Türkiye Cumhuriyeti’nin kurucusu Gazi Mustafa Kemal Atatürk’ün ebediyete irtihal edişinin 85. yıl dönümü gerçekleşiyor. "Benim naçiz vücudum elbet bir gün toprak olacaktır ancak Türkiye Cumhuriyeti ilelebet payidar kalacaktır" sözleriyle gerçekleştirdiği her şeyi gelecek nesillere miras bırakan Atatürk, 57 yıllık yaşamı boyunca ülkesi için çalıştı.
57 yıllık ömrünü vatana ve millete adadı
SABAH, Atatürk'ün son saatlerini geçirdiği Dolmabahçe'deki odasını görüntüledi ve tarihçilerle konuştu. Atatürk'ün vefat ettiği oda bugün ziyaretçilerini ağırlayacak.
Prof. Dr. Ali Satan, "Cumhuriyet'in ikinci yüzyılına da Atatürk'ün damga vurması mümkün gözüküyor" derken, Doç. Dr. Hadiye Yılmaz Odabaşı, "Atatürk'ün yaşamının tamamı, insanlarının altında toplanacağı millet çadırını ilmek ilmek dokumakla geçmiştir" diye konuştu.

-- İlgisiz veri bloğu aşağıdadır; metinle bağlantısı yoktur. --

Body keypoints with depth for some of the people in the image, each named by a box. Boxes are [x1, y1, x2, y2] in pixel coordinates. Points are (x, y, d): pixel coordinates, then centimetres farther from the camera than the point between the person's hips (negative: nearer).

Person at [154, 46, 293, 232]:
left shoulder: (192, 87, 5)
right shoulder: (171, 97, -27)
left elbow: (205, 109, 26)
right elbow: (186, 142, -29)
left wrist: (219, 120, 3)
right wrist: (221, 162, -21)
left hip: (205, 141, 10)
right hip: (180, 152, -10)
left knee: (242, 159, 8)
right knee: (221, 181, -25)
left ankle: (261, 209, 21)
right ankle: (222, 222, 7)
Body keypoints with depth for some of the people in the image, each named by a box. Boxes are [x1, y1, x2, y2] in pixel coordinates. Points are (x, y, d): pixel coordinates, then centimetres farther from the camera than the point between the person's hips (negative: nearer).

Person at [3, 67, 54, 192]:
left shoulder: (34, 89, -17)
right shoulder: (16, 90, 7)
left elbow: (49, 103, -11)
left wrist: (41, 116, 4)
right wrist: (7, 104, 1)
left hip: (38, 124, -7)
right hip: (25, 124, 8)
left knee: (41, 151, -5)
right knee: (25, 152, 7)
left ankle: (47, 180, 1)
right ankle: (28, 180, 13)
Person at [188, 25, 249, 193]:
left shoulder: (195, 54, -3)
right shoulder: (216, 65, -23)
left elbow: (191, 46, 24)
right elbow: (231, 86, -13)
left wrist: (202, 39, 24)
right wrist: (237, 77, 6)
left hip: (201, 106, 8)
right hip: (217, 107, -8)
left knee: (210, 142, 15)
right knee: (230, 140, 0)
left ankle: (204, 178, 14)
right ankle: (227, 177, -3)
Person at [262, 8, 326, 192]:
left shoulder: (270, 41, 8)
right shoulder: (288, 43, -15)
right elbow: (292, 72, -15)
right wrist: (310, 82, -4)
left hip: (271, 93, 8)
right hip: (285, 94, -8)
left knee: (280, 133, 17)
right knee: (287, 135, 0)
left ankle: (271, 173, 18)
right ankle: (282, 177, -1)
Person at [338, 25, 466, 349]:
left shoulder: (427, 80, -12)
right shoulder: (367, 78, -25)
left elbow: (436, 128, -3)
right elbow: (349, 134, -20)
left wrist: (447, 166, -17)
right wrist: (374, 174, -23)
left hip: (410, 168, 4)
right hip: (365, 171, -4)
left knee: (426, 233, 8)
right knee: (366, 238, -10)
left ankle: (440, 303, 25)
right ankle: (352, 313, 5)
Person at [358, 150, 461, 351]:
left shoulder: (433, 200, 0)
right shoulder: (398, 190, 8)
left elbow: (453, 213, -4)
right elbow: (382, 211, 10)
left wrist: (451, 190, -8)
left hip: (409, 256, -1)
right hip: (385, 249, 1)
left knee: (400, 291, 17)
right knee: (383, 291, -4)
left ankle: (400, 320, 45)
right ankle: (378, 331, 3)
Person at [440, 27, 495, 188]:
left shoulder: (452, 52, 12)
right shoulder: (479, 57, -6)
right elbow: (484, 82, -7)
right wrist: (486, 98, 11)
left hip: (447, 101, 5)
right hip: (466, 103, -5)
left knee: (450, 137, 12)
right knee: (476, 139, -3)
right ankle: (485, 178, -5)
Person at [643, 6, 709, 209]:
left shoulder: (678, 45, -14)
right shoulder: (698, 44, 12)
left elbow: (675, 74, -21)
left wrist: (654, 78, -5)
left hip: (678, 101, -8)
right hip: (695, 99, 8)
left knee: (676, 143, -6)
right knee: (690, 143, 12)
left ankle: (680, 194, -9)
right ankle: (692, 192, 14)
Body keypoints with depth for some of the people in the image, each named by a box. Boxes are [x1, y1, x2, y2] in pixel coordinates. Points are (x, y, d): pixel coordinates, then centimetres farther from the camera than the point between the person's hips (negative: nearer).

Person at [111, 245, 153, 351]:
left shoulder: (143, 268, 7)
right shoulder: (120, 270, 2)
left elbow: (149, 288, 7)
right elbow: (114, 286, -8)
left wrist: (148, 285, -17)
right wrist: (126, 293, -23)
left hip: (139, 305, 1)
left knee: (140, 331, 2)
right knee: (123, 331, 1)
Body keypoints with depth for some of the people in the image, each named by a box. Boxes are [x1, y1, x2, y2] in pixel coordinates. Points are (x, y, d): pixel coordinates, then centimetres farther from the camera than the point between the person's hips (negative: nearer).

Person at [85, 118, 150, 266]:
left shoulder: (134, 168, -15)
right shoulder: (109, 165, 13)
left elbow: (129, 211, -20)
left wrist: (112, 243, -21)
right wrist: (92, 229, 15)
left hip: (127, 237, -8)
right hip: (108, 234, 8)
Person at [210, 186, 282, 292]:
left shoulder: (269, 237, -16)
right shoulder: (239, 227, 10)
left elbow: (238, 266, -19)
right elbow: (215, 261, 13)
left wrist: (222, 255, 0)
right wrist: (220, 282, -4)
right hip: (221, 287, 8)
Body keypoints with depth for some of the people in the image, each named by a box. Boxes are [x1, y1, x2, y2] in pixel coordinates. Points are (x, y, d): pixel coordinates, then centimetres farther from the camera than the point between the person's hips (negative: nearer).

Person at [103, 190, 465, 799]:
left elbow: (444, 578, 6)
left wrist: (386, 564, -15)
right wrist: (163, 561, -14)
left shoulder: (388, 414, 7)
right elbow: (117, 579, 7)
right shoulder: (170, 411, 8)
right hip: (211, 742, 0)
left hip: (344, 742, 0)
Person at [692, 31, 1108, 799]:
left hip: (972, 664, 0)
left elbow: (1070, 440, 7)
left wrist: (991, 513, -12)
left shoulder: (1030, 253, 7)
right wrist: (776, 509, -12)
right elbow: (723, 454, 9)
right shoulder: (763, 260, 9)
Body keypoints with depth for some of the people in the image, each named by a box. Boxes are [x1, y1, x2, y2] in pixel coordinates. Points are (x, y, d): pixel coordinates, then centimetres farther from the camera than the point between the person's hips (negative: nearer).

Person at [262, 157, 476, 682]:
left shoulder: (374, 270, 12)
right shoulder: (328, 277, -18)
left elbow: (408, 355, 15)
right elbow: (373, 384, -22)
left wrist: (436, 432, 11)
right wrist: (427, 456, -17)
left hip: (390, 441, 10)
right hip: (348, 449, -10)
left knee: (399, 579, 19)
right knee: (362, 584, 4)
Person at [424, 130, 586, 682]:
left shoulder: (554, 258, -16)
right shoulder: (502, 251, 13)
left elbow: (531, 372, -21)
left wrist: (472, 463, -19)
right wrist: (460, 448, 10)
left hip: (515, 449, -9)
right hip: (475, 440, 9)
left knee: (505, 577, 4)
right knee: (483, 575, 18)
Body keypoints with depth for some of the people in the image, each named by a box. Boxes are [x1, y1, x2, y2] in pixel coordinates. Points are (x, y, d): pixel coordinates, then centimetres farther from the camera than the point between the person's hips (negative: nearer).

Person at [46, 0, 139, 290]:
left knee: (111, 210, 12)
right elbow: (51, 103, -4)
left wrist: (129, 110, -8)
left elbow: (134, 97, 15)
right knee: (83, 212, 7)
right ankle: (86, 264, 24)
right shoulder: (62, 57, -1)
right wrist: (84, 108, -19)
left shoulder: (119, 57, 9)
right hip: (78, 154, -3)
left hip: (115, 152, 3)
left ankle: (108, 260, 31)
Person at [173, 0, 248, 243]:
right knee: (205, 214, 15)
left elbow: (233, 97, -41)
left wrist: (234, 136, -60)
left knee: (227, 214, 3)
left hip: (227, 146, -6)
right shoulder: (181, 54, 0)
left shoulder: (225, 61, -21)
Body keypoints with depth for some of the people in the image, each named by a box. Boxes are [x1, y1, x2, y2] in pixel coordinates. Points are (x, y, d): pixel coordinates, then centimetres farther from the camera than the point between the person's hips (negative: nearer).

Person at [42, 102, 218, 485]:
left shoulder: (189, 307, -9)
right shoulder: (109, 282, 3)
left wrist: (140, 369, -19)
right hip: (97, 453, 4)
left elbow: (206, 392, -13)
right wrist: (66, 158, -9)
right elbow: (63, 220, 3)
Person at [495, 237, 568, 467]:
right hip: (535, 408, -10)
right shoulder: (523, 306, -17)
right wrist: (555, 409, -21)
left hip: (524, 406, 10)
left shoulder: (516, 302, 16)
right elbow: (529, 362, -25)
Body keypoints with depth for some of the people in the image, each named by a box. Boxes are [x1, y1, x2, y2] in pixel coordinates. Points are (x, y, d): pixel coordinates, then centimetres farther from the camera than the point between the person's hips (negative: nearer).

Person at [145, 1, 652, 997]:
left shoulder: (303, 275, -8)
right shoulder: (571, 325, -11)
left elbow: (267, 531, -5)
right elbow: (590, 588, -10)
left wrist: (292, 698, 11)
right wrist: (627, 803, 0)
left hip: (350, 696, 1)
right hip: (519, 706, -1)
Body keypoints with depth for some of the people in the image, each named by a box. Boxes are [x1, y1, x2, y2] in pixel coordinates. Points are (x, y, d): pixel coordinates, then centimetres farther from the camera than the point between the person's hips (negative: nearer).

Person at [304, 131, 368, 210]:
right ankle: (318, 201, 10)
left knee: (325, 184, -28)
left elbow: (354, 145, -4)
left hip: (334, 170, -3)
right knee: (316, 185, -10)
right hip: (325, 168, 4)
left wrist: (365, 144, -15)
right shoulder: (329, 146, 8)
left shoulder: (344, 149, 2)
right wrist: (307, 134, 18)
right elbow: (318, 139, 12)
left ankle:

Odasındaki saat 9’u 5 geçeyi gösteriyor
Atatürk'ün Türk Bayrağı motiflerini taşıyan yatağı, görenlerde büyük bir duygu yoğunluğu yaşanmasına neden oluyor. Odasındaki saat ise Ata'nın vefat ettiği saat olan 09:05'i gösteriyor.
Dolmabahçe Sarayı'nı ziyaret eden ziyaretçiler, Atatürk'ün odasını ise büyük bir hürmetle geziyor. Prof. Dr. Ali Satan, "Başarılı asker olan Mustafa Kemal Paşa Türk milletinin istiklal mücadelesinde lider olarak öne çıkmış ve bu mücadeleyi başararak Atatürk olmuştur.
Mustafa Kemal Paşa bir kişinin ömrüne çok zor sığacak başarılara imza attı. Hem cephelerde milli kahraman hem de aynı kararlılıkla barış yapmayı bilen bir siyasi olmuştur. İlaveten yeni bir siyasal rejim kurup Cumhuriyete yüzyıldır aşılamayan ufuk çizen bir vizyoner. Cumhuriyetin ikinci yüzyılına da Atatürk'ün damga vurması mümkün gözüküyor" dedi.
Ömrünü vatanına adadı
Doç. Dr. Hadiye Yılmaz Odabaşı, "Mustafa Kemal Atatürk'ün İstanbul'da 1905'te Harp Akademisi'nden mezuniyetiyle birlikte başlayan askerlik hayatı, Millî Mücadele yıllarında komutan, siyaset ve devlet adamlığı ile nihayet 1923'ten 1938'e kadar süren bir ülke kurucu olarak liderlik yaşamının hemen tamamı, insanlarının altında toplanacağı millet çadırını ilmek ilmek dokumakla geçmiştir.
Bu süreci, milleti motive ederek hep birlikte başarıyla yürütebilmesinin sırrı ise O'nun topluluğun beklenti ve ihtiyaçlarına cevap veren dönüştürücü ve onarıcı, iyileştirici liderlik özelliklerindedir." ifadelerini kullandı.
Milleti için durmadan çalıştı
Atatürk'ün zaferden sonraki süreçte de millet için çalıştığını kaydeden Odabaşı, "Zaferden sonra gelen 15 yılda ise bu kez de, ölüm kalım mücadelesinden büyük bir zaferle çıkan toplumu, hiç durmadan ortak fayda ve gelişim için seferber edebilmiştir.
Her bir başarıyla Ata'sının kanıtlanmış rehberliğinde dünyanın dikkatlerini üzerinde toplayan bir azim ve zafer toplumunun ferdi olmanın gururu içinde hem kendine güven hem de kendine saygı ve yeterlilik duygularını güçlendirmiştir.
Bir onarıcı, iyileştirici liderin yapması gerektiği gibi Atatürk de geçmişin yas, kayıp ve travmalarını değil olumlu süreçleri öne çıkararak toplumun örselenmiş benlik saygısını yükseltmeye çalışmıştır." şeklinde konuştu.